Dürüstçe konuşalım

Müneccİm (yıldız falına bakıp geleceği söyleyen kimse) değiliz.

Ama olacakları söylemek için ona ihtiyaç olduğunu zaten düşünmüyoruz.
“Deniz Baykal’ı bilmek yeter” diyoruz. Zaten o nedenle 11 Mayıs sabahı burada, “Baykal’ın, 22-23 Mayıs günleri toplanacak CHP Kurultayı’nı yönlendirmekten vazgeçmesi beklenemez” demiştik.

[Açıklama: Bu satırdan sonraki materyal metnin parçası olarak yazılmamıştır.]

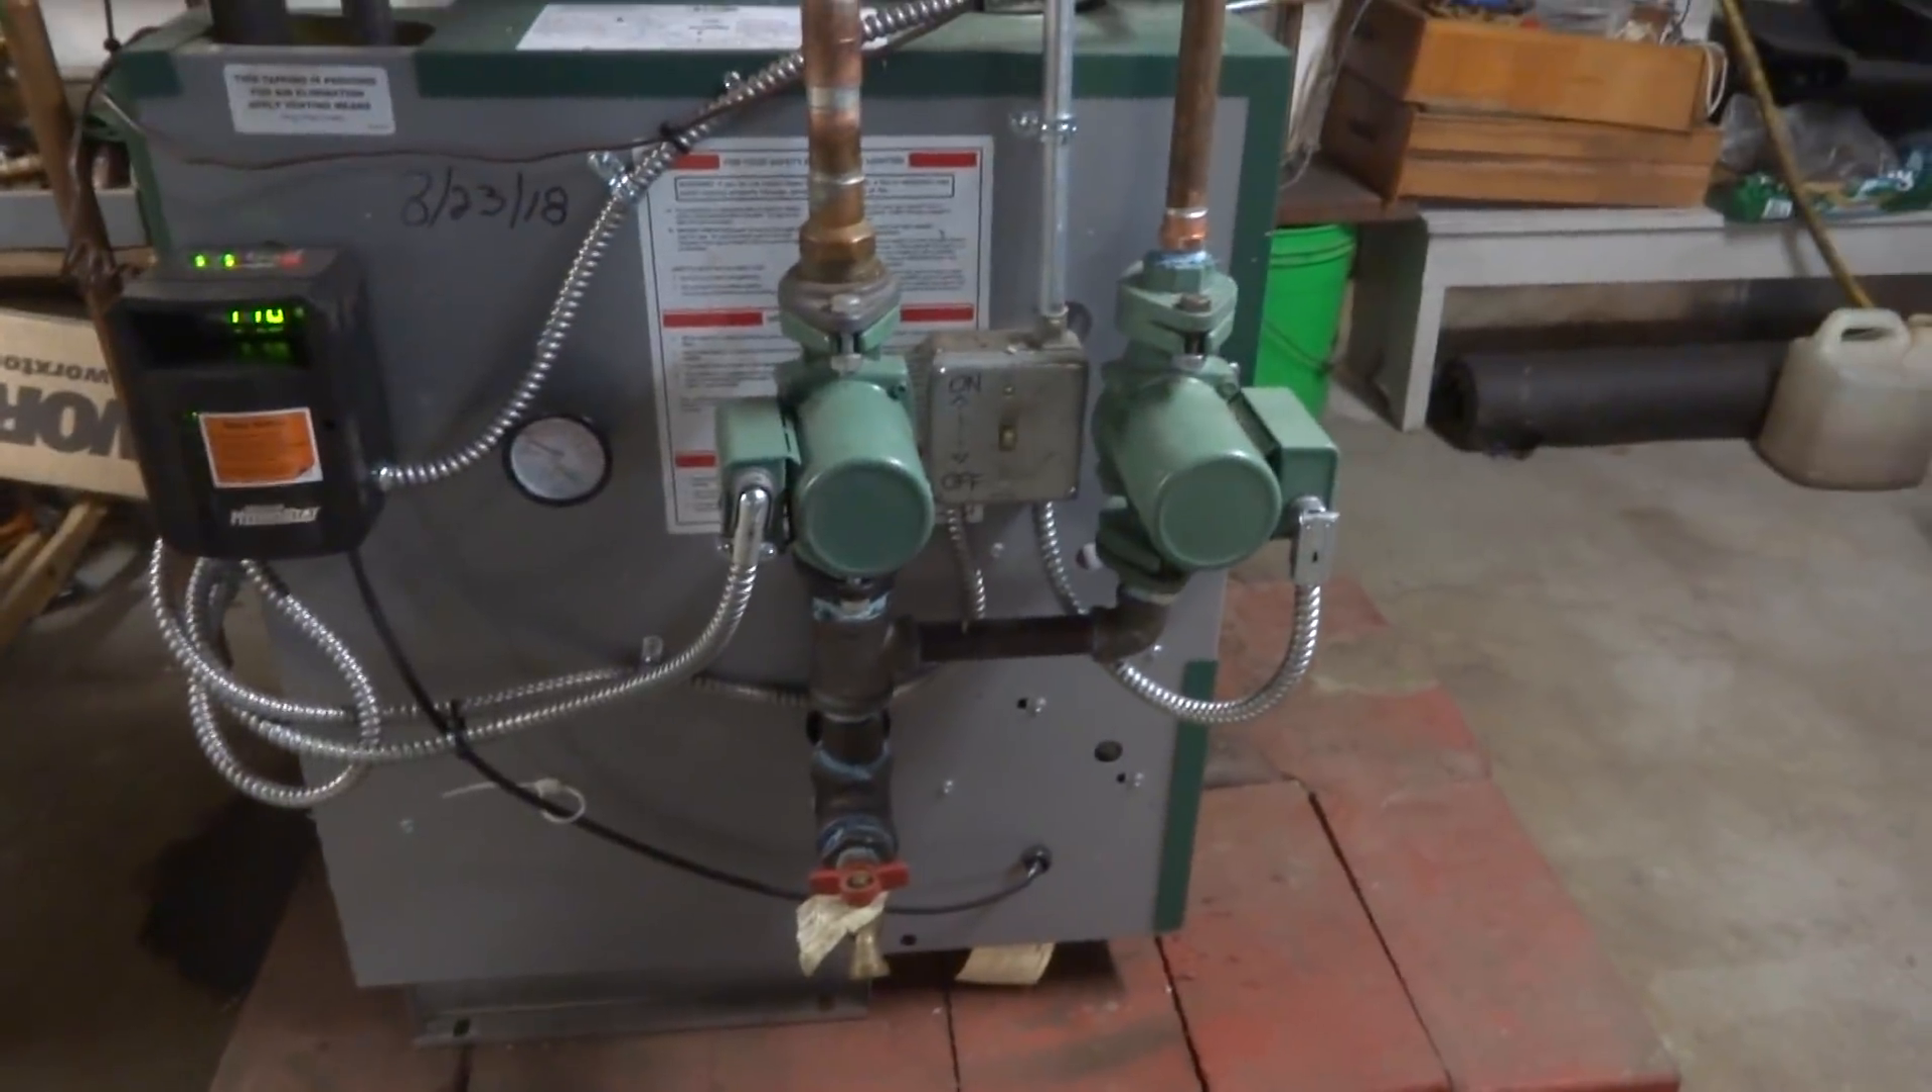I put the two circulators over here on the return.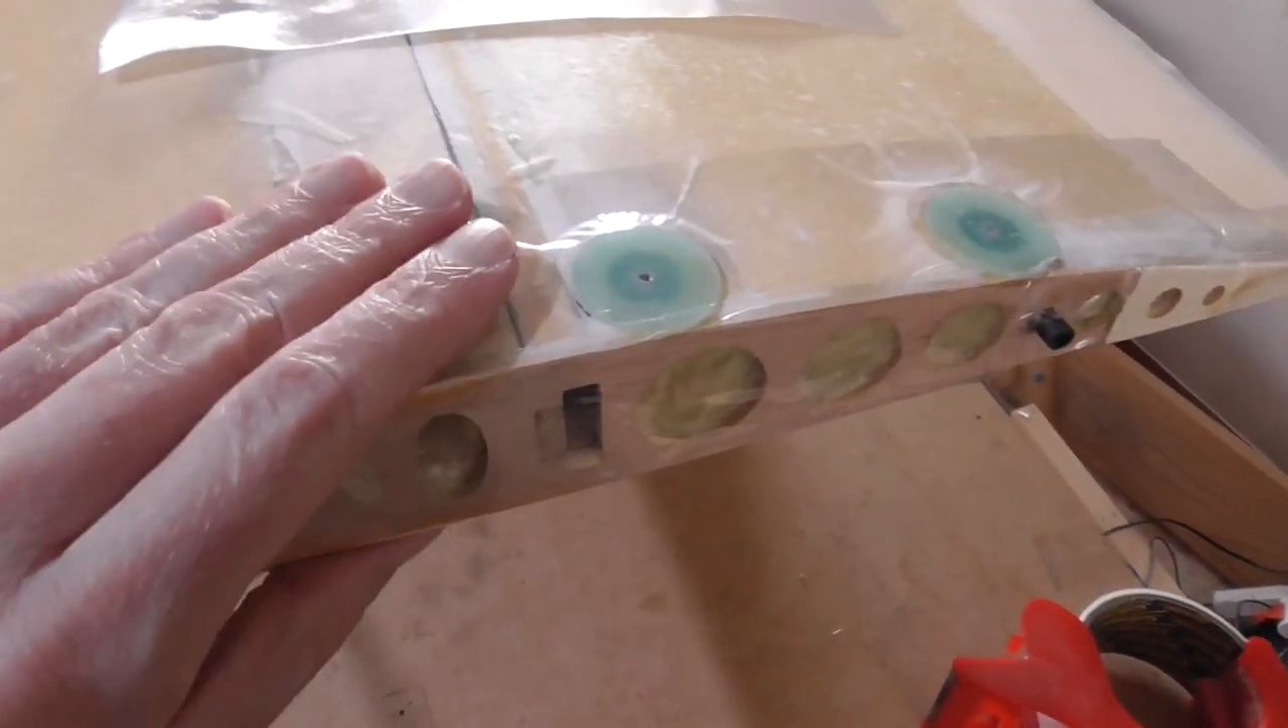These little discs are all stuck in there now and I've covered them over with packing tape here.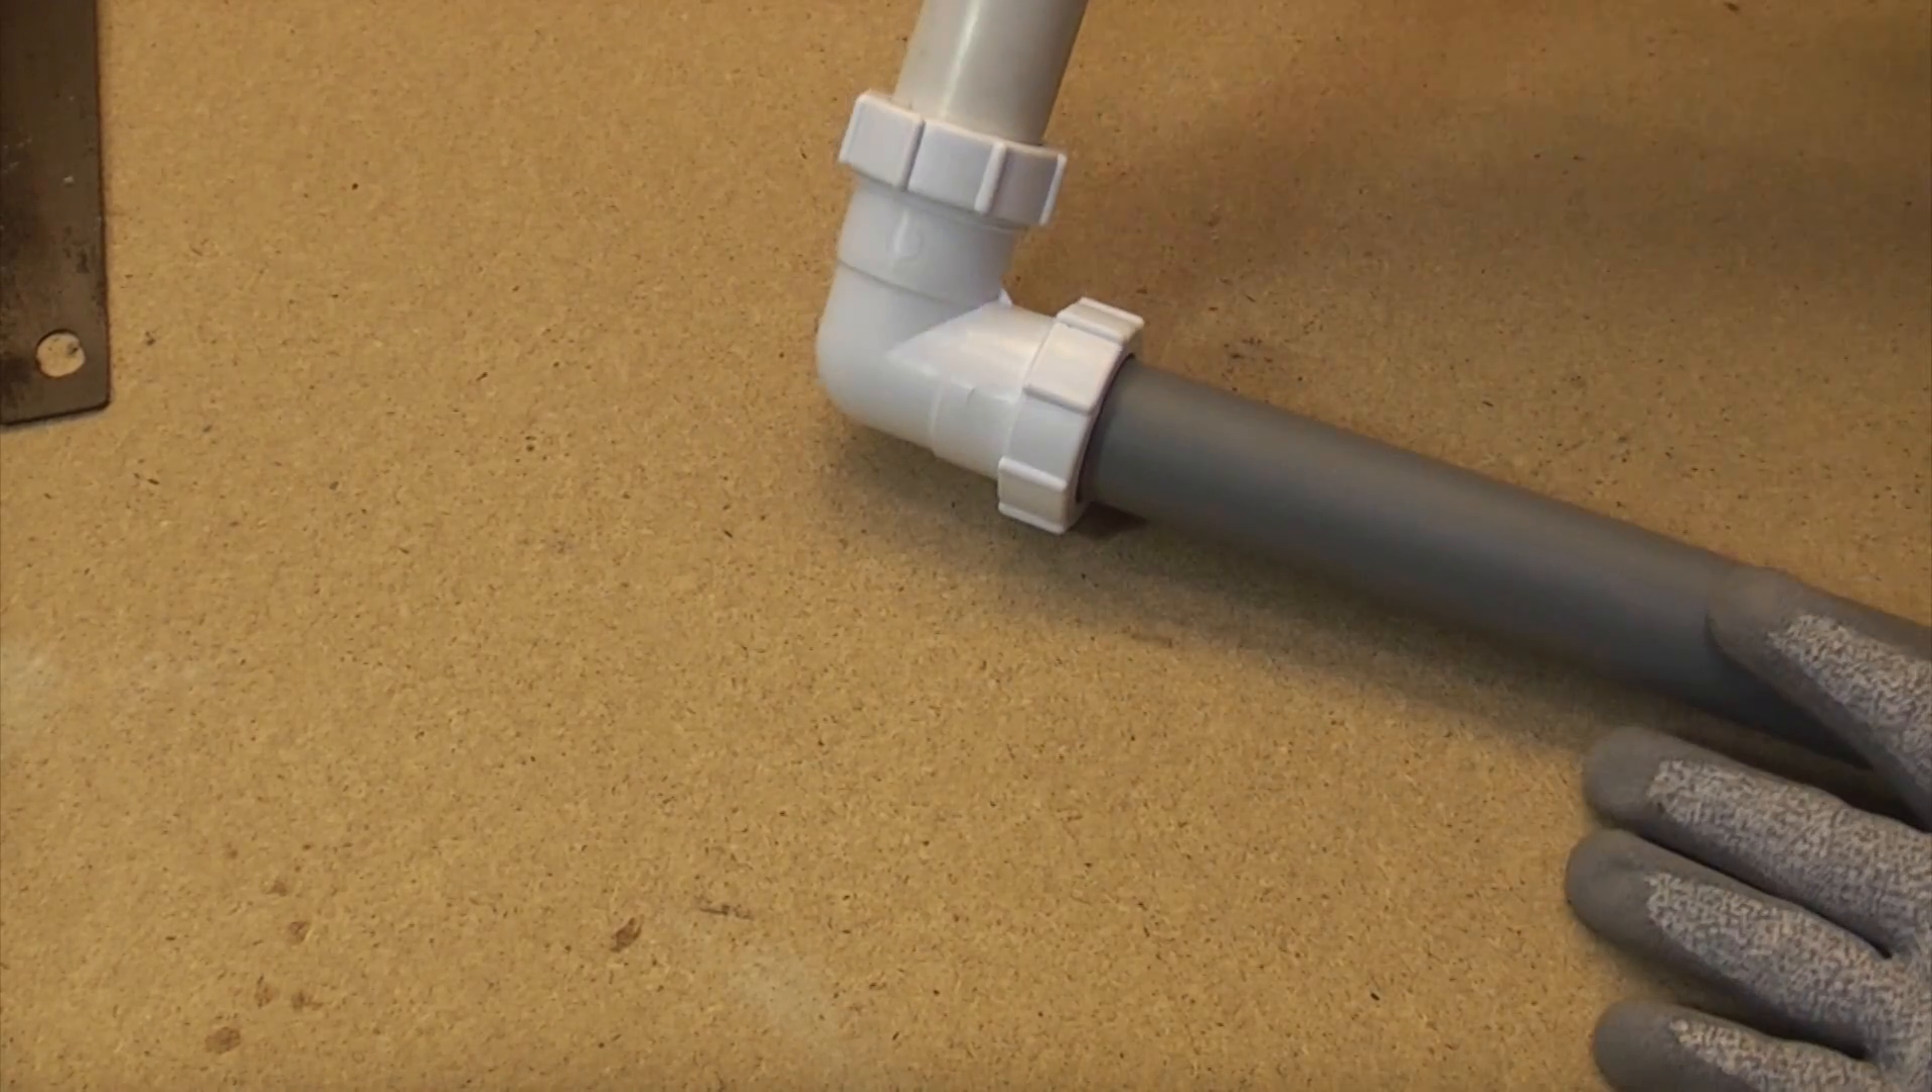So now we've got two different pipes that are connected together. We've got the push fit and the solvent weld.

Çok beklemeye gerek kalmadan Deniz Baykal, “Önümdeki pürüzleri temizleyin de geri geleyim” mesajını vermeye başladı bile...
Ağzını her açışta, “Ben istifamı verdim ve o noktadayım” dese de hemen ardından, yıllardır belki yüz defa kullandığı gerekçeyi dile getirdi. “Türkiye önemli bir süreçten geçiyor. Partiyi doğabilecek sakıncalardan korumak lazım.”
Açıkça söylemiyor ama “Peki kim yapar bunu?” sorusunun telaffuz edilmemiş yanıtı ortada:
“Ancak ben yaparım!”
Nitekim “Genel Başkan’ın istifası üzerine adı en fazla telaffuz edilen bir kişi sıfatıyla gidip kendisiyle konuşayım. Eğer geri dönmeye niyeti gerçekten yoksa, belki 22-23 Mayıs’ta toplanacak CHP Kurultayı’nda Genel Başkanlığa adaylığımı koyabilirim” düşüncesiyle kendisini ziyaret eden CHP Meclis Grup Başkanvekili, Kemal Kılıçdaroğlu’na verdiği yanıt da yeterince ışık tutucu.
Geri dönmeyi düşünmeyen bir “eski” Genel Başkan, potansiyel adaya ne der? Ya “Yürü... Ben de seni desteklerim” der yahut “Kusura bakma Ahmet Bey’e söz verdim. Onu destekleyeceğim” gibi bir söz söyler veya en son ihtimal olarak:
“Ben artık partinin iç işlerine karışmamalıyım. Tarafsız bir çizgide kalırsam partime daha yararlı olurum. O nedenle sana veya başkasına destek sözü veremiyorum. Ama git çalış, yeter desteği bulur da seçilirsen ben de isteyeceğin her yardımı yaparım” anlamına gelecek bir yanıt verir.
Oysa Baykal tam tersini yapmış.
Sözde “partinin bütünlüğünü koruması” kaygısıyla konuşuyormuş gibi yapıyor. “Keşke üzerinde herkesin ittifak ettiği bir aday çıksa” diyor.
Elbet böyle biri olmadığını bildiği için bu şartı koyuyor. Araya “Örgütün beni geri çağırdığını Kılıçdaroğlu da görüyor” anlamında bir cümle sıkıştırdıktan sonra, o şartı yumuşatıyormuş gibi yapıyor:
Genel Sekreter Önder Sav, Genel Başkan Yardımcısı Yılmaz Ateş, Muhasip Üye Mustafa Özyürek gibi kendisine sadakatinden emin olduğu parti yöneticilerine gitmesini, onların desteğini sağladıktan sonra adaylığını ilan etmesini salık veriyor.
Tamam... Deniz Baykal iyi hatiptir, medeni adamdır, dürüsttür, çok deneyimli bir politikacıdır, karizması olan bir liderdir, son zamanlarda tuhaf mesajlar vermeye başlasa da “CHP ilkelerine bağlı” biridir.
Evet ama, parti içi demokrasiyi boğan, Genel Başkanlık’tan ayrılmamak için parti tüzüğüne, hiçbir insaf sahibinin kabul edemeyeceği koşullar koyduran, örgütü “Genel Başkan’ın adamları” derekesine indiren, bu yüzden politika üretmeyen bir yığına dönüştüren de odur.
CHP ve Türkiye ilanihaye Deniz Baykal’a mecbur mudur?